I’ve always liked taking photographs, although it wasn’t until I started working for newspapers that I really got into it. Prior to that, I was the Instamatic guy, using whatever relatively cheap camera was available to get the pictures I wanted.
But when I was hired as a part-time sports reporter at The Henry Herald in 1985, the Sports Editor, Brad Ashmore, took me under his wing and showed me how to get the best photos. And we used lots of film to do it. Brad used several self-focus Nikons with motordrives so fast that you could click off a roll of film in a few seconds if you weren’t careful. And he didn’t mind doing it that way.
We’d cover high school football games on Friday night, then head into the darkroom, develop the 10 or 12 rolls of 36-print film we had used, look through all the frames to pick out the best shots, then print them. Many times it would be 4 or 5 a.m. on Saturday morning before we got through. Brad showed me not only how to get the best shot, but then how to frame it and improve it in the darkroom.
I became the fulltime Sports Editor in January 1986 after Brad left, and bought my first workhorse camera, a Nikon FG, to use at work. I couldn’t afford the motordrive, so I quickly went from taking 10-12 rolls of film per game to learning to anticipate the best shots and getting it done with 1 or 2 rolls of film. I still do that today with my digital cameras. If I get a good shot the first time, I don’t worry about taking two or three more. And with digital cameras it is much easier to instantly see what you took, rather than hoping the picture is there when you finally develop the film.
Cameras have come a long way in the relatively short time I’ve been taking photographs. Today digital cameras have all but replaced film cameras. And just like the film cameras before them, you can spend anywhere from $5 for a throwaway digital camera to more than $10,000 for the top-of-the-line digital cameras that do almost everything you need.

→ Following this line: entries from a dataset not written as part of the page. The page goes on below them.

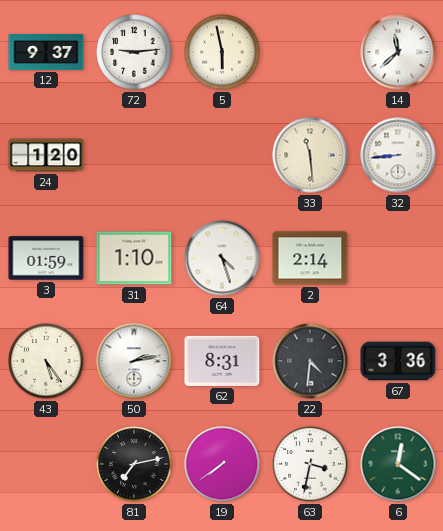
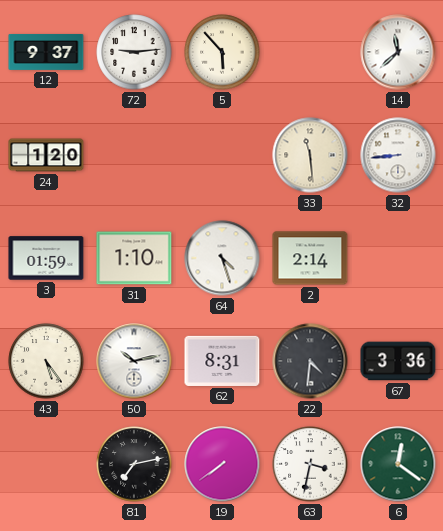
5: 5:58 -> 5:53
50: 2:13 -> 10:13
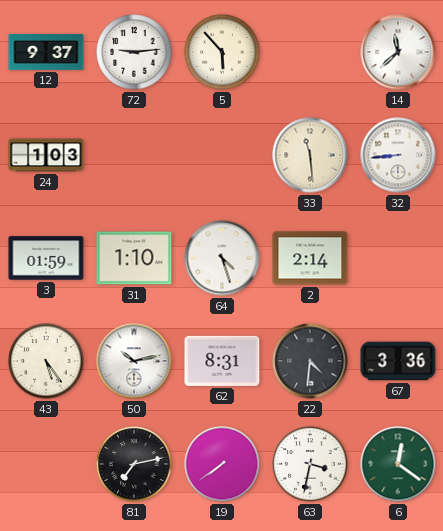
24: 1:20 -> 1:03
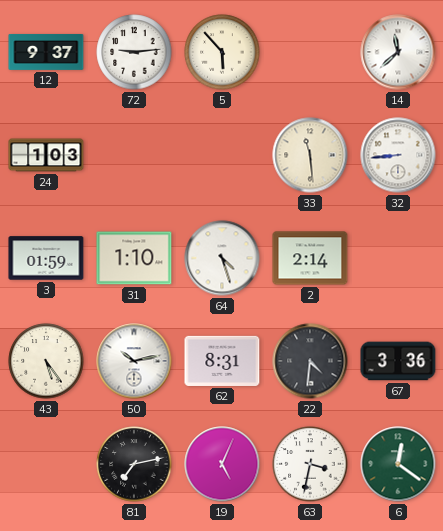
19: 7:39 -> 5:04
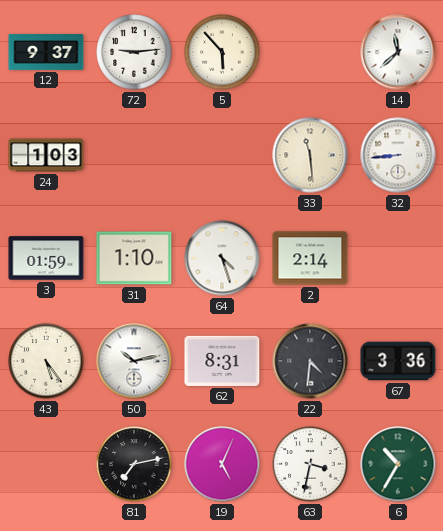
6: 12:21 -> 10:35
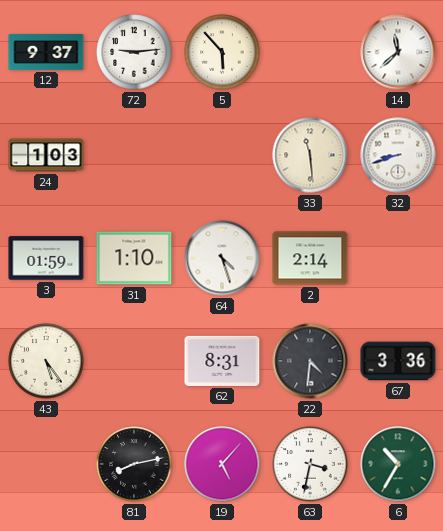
32: 8:44 -> 8:42
50: 10:13 -> none
81: 7:13 -> 8:13
19: 5:04 -> 5:07
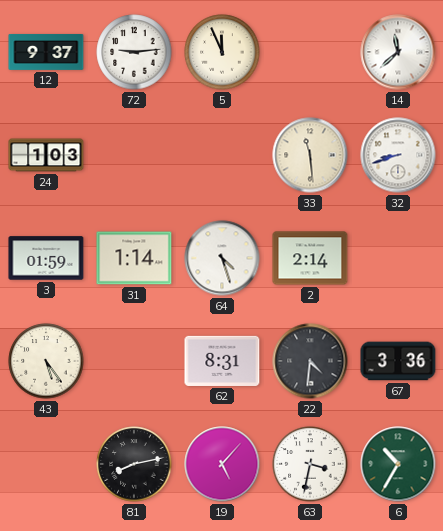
5: 5:53 -> 11:56
31: 1:10 -> 1:14
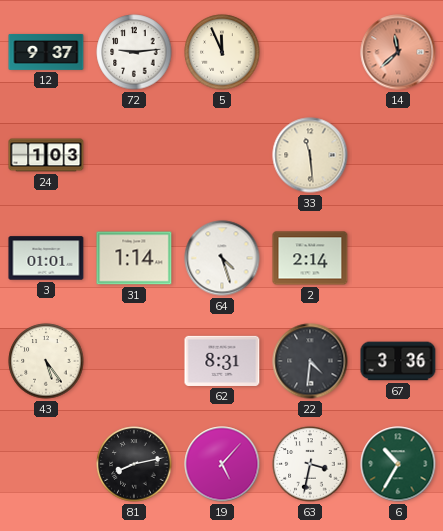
14 dial: white -> salmon
32: 8:42 -> none
3: 01:59 -> 01:01
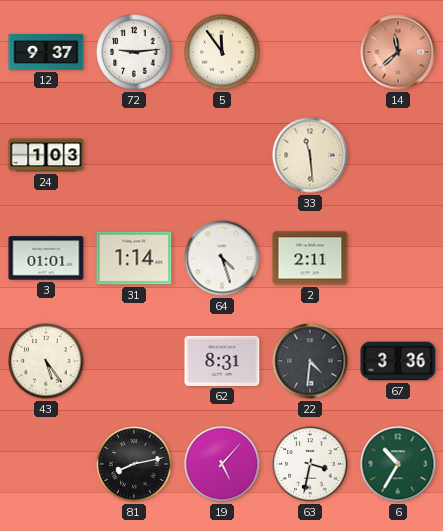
5: 11:56 -> 11:54
2: 2:14 -> 2:11
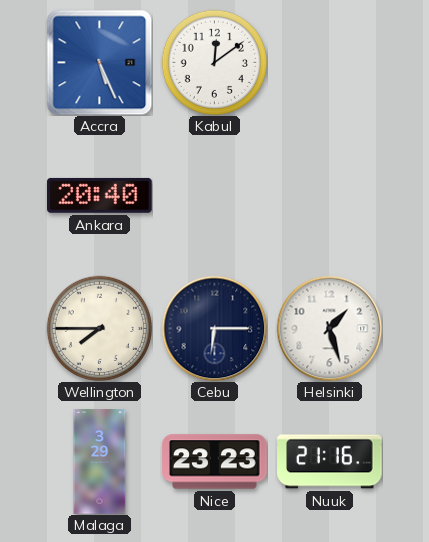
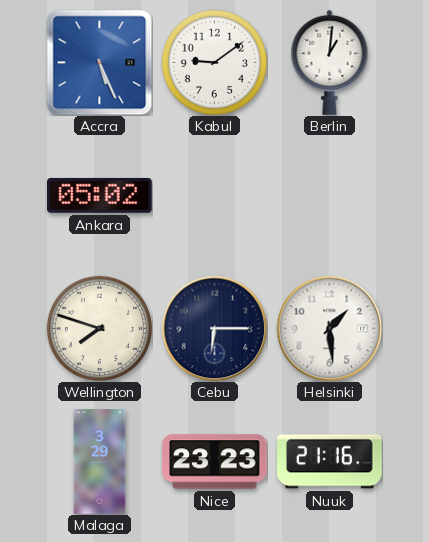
Kabul: 12:09 -> 9:09
Berlin: none -> 1:01
Ankara: 20:40 -> 05:02
Wellington: 7:45 -> 7:48
Helsinki: 1:27 -> 1:29
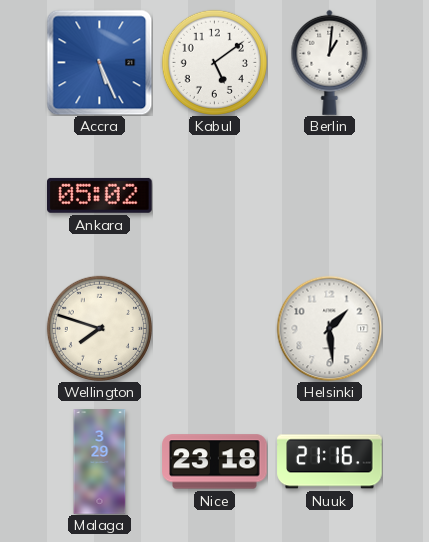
Kabul: 9:09 -> 5:09
Cebu: 6:15 -> none
Nice: 23:23 -> 23:18
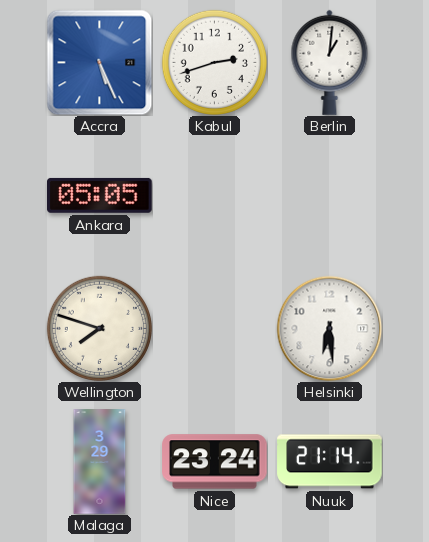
Kabul: 5:09 -> 2:42
Ankara: 05:02 -> 05:05
Helsinki: 1:29 -> 6:29
Nice: 23:18 -> 23:24
Nuuk: 21:16 -> 21:14
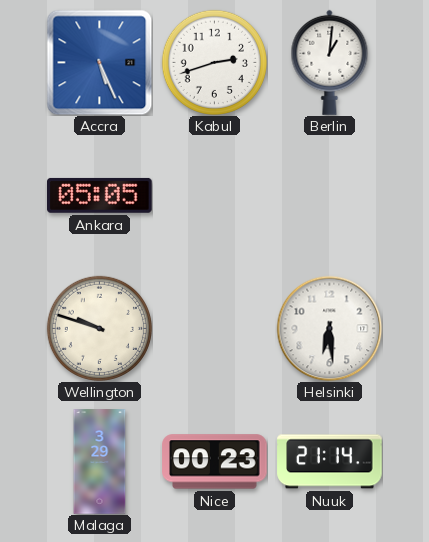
Wellington: 7:48 -> 9:48
Nice: 23:24 -> 00:23
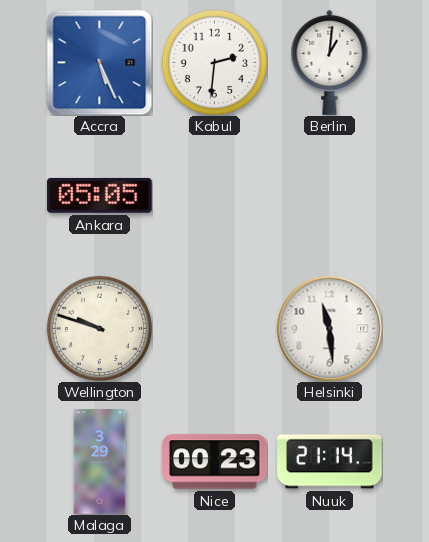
Kabul: 2:42 -> 2:31
Helsinki: 6:29 -> 11:29
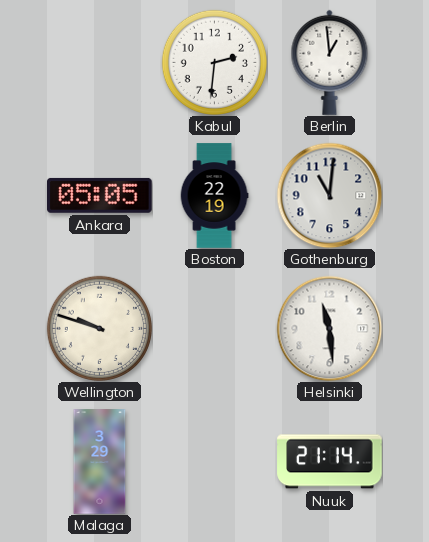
Accra: 5:26 -> none
Berlin: 1:01 -> 12:59
Boston: none -> 22:19
Gothenburg: none -> 11:01
Nice: 00:23 -> none
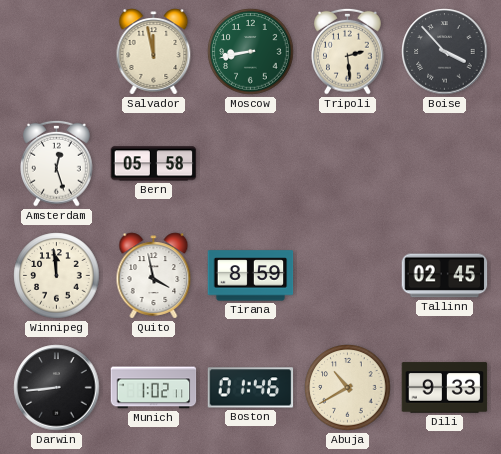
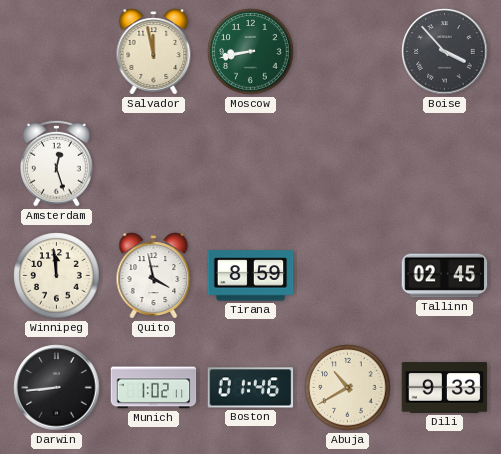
Tripoli: 2:29 -> none
Bern: 05:58 -> none
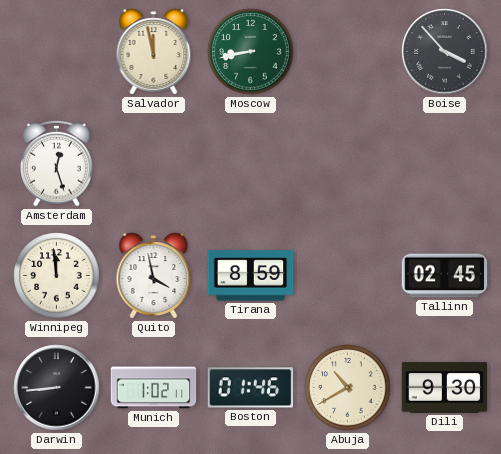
Dili: 9:33 -> 9:30
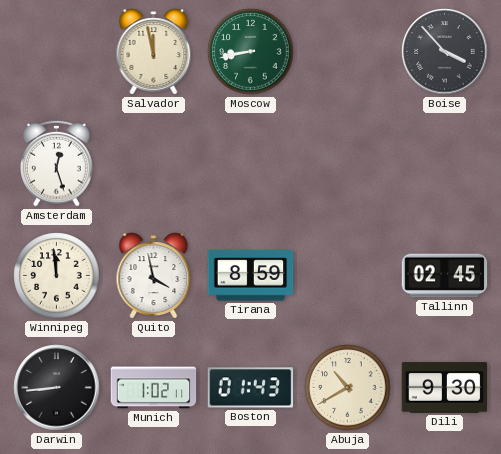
Boston: 01:46 -> 01:43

And rather than spending hours in the darkroom developing and printing photos, all I have to do is pop the memory card out of the camera, put it in a card reader, insert it into a USB port in the computer, and download the pictures. Then I just do a little photo-editing on the computer, and I have my pictures.
While I still pride myself on being able to set up and anticipate most of my pictures, one of my best shots ever came as basically a surprise. It occurred at my grandson Franklin’s fifth birthday party, about seven years ago. His dad, Frank, had lit the candles on his cake and was standing behind him, ready to assist in blowing them out. I had them framed from the side in the camera and was ready for the “action” shot.
To the side, facing the camera, was Franklin’s then three-year-old brother Nicholas, wanting to “help” blow out the candles. Nicholas had already “helped” one time, blowing out the candles before Franklin had a chance to. This time, after re-lighting the candles, dad was ready, and as I took the shot, Frank made the move that made the photo – he put his hand over Nicholas’ mouth as Franklin blew out the candles. I didn’t realize I had gotten all of this until I went back and looked at the pictures again.
This had quickly become one of my favorite photos, and I laugh everytime I see it. It just goes to show that no matter how much money you spend on cameras, or how expert you are in taking pictures, sometimes the best shots are the ones you don’t expect.